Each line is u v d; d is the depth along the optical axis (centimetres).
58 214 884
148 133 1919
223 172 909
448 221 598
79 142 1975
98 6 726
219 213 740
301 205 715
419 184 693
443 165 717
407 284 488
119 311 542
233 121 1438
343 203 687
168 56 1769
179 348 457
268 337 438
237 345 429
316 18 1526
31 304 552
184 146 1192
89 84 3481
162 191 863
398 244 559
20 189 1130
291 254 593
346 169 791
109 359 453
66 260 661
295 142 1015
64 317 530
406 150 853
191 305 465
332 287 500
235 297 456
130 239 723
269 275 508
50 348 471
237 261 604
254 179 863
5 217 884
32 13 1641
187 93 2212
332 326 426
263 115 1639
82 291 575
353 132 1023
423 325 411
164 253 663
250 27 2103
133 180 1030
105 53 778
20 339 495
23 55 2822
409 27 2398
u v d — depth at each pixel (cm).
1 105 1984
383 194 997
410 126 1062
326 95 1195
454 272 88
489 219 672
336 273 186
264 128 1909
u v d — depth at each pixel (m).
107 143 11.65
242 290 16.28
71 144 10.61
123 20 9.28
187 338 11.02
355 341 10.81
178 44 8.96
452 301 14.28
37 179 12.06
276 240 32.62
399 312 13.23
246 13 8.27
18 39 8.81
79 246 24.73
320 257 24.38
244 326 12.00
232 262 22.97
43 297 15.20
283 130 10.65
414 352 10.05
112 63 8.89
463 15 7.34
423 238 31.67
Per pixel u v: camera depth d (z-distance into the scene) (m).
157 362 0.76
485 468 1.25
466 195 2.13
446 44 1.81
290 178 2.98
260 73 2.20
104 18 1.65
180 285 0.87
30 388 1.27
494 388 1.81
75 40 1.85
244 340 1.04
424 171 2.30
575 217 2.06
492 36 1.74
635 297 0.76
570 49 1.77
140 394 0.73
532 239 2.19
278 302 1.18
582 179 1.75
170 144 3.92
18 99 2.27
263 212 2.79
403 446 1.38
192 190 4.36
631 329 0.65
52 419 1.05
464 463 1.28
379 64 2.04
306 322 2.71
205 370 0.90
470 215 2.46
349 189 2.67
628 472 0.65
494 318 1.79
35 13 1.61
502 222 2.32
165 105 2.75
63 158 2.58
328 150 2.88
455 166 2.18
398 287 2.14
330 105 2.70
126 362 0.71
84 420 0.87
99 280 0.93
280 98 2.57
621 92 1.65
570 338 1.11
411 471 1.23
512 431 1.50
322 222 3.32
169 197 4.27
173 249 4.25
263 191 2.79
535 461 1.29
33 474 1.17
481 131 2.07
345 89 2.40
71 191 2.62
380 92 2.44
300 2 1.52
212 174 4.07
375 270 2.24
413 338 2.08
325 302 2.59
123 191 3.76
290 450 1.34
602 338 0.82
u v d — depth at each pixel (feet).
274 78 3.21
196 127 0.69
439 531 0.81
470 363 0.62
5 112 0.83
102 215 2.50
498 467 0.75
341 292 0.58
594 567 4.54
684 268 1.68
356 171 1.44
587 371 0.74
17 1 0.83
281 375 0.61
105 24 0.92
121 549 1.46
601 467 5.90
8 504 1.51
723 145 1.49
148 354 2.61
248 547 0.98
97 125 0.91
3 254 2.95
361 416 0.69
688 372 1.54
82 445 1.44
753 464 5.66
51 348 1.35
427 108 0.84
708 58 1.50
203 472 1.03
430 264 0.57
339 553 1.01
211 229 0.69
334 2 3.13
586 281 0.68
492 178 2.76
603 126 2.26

________________

Directions:
Transcribe the full listing exactly, leaving out no line.

Exercise result:
Each line is u v d; d is the depth along the optical axis (centimetres).
58 214 884
148 133 1919
223 172 909
448 221 598
79 142 1975
98 6 726
219 213 740
301 205 715
419 184 693
443 165 717
407 284 488
119 311 542
233 121 1438
343 203 687
168 56 1769
179 348 457
268 337 438
237 345 429
316 18 1526
31 304 552
184 146 1192
89 84 3481
162 191 863
398 244 559
20 189 1130
291 254 593
346 169 791
109 359 453
66 260 661
295 142 1015
64 317 530
406 150 853
191 305 465
332 287 500
235 297 456
130 239 723
269 275 508
50 348 471
237 261 604
254 179 863
5 217 884
32 13 1641
187 93 2212
332 326 426
263 115 1639
82 291 575
353 132 1023
423 325 411
164 253 663
250 27 2103
133 180 1030
105 53 778
20 339 495
23 55 2822
409 27 2398
u v d — depth at each pixel (cm).
1 105 1984
383 194 997
410 126 1062
326 95 1195
454 272 88
489 219 672
336 273 186
264 128 1909
u v d — depth at each pixel (m).
107 143 11.65
242 290 16.28
71 144 10.61
123 20 9.28
187 338 11.02
355 341 10.81
178 44 8.96
452 301 14.28
37 179 12.06
276 240 32.62
399 312 13.23
246 13 8.27
18 39 8.81
79 246 24.73
320 257 24.38
244 326 12.00
232 262 22.97
43 297 15.20
283 130 10.65
414 352 10.05
112 63 8.89
463 15 7.34
423 238 31.67
Per pixel u v: camera depth d (z-distance into the scene) (m).
157 362 0.76
485 468 1.25
466 195 2.13
446 44 1.81
290 178 2.98
260 73 2.20
104 18 1.65
180 285 0.87
30 388 1.27
494 388 1.81
75 40 1.85
244 340 1.04
424 171 2.30
575 217 2.06
492 36 1.74
635 297 0.76
570 49 1.77
140 394 0.73
532 239 2.19
278 302 1.18
582 179 1.75
170 144 3.92
18 99 2.27
263 212 2.79
403 446 1.38
192 190 4.36
631 329 0.65
52 419 1.05
464 463 1.28
379 64 2.04
306 322 2.71
205 370 0.90
470 215 2.46
349 189 2.67
628 472 0.65
494 318 1.79
35 13 1.61
502 222 2.32
165 105 2.75
63 158 2.58
328 150 2.88
455 166 2.18
398 287 2.14
330 105 2.70
126 362 0.71
84 420 0.87
99 280 0.93
280 98 2.57
621 92 1.65
570 338 1.11
411 471 1.23
512 431 1.50
322 222 3.32
169 197 4.27
173 249 4.25
263 191 2.79
535 461 1.29
33 474 1.17
481 131 2.07
345 89 2.40
71 191 2.62
380 92 2.44
300 2 1.52
212 174 4.07
375 270 2.24
413 338 2.08
325 302 2.59
123 191 3.76
290 450 1.34
602 338 0.82
u v d — depth at each pixel (feet).
274 78 3.21
196 127 0.69
439 531 0.81
470 363 0.62
5 112 0.83
102 215 2.50
498 467 0.75
341 292 0.58
594 567 4.54
684 268 1.68
356 171 1.44
587 371 0.74
17 1 0.83
281 375 0.61
105 24 0.92
121 549 1.46
601 467 5.90
8 504 1.51
723 145 1.49
148 354 2.61
248 547 0.98
97 125 0.91
3 254 2.95
361 416 0.69
688 372 1.54
82 445 1.44
753 464 5.66
51 348 1.35
427 108 0.84
708 58 1.50
203 472 1.03
430 264 0.57
339 553 1.01
211 229 0.69
334 2 3.13
586 281 0.68
492 178 2.76
603 126 2.26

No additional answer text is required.